State environmental groups are urging Gov. Rick Scott to veto what they call a “rhinoceros of a bill” that would allow state conservation lands to be used as breeding grounds for exotic wildlife.
HB 1117, the “Conservation of Wildlife” bill, was passed during the 2012 Florida Legislative Session but still must be signed by Gov. Scott before it can be enacted. The bill would allow private zoos and aquariums to lease state conservation lands in order to construct and operate breeding facilities for exotic wildlife – including large hooved animals like zebras and rhinoceroses.
“Florida’s conservation lands were acquired with public dollars to protect native imperiled wildlife; this bill’s proposed use could supplant threatened and iconic Florida species with exotic,” said Julie Wraithmell, Audubon Florida’s Director of Wildlife Conservation, in a statement released earlier today. “The opportunity for zoos to lease state lands, likely for less than a private landowner would negotiate, is an example of government competing with and undercutting the private sector.”
In a letter(.pdf) sent to Scott yesterday, Wraithmell says the bill is both ecologically and economically irresponsible.
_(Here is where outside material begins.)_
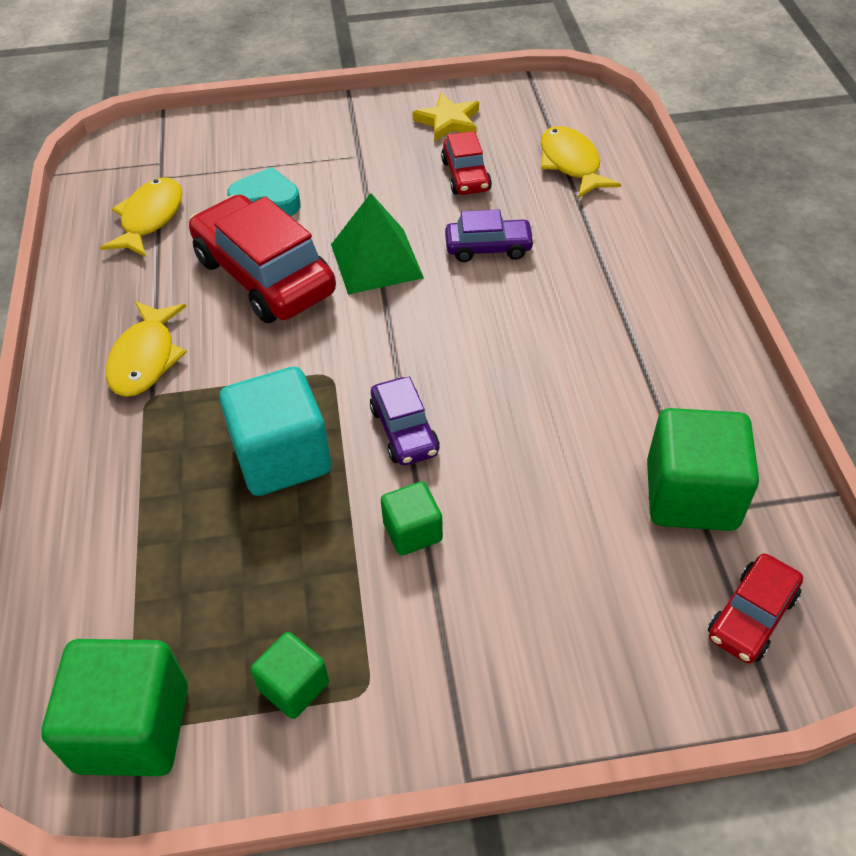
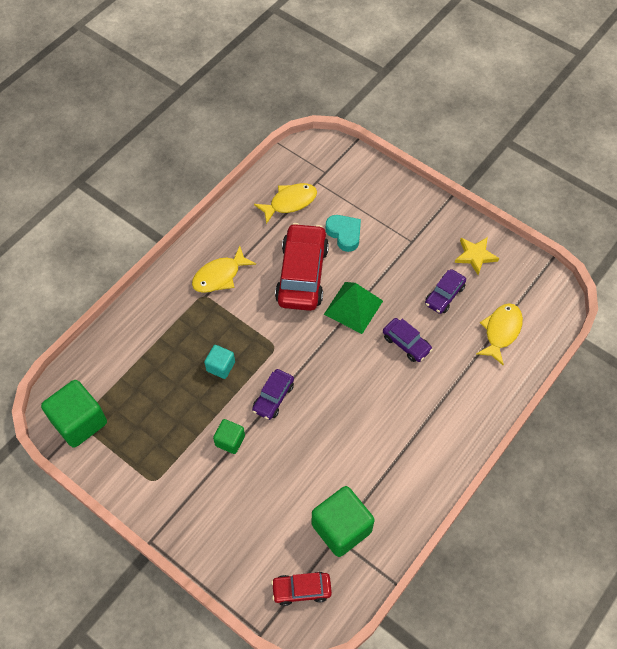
camera: 45 degrees right, 10 degrees up
(282, 457) = (220, 366): turquoise cube -> turquoise cube, size x0.54
(294, 686) = (135, 457): green cube -> none
(466, 176) = (444, 295): red car -> purple car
Financially, she writes, conservation land managers would be faced with additional responsibilities and forced “to monitor for invasive exotic plants (escaped from the animal feed), monitor fence condition, manage more complicated prescribed fires, and protect yet another non- conservation asset in the event of a wildfire.”
Wraithmell writes that the ecological impacts could also be detrimental. “These large exotics could cause the collapse of threatened gopher tortoise burrows, spread zoonotic diseases to adjacent private cattle herds or native wildlife, and their presence could alter native plant communities and inhibit the use of prescribed fire,” she writes.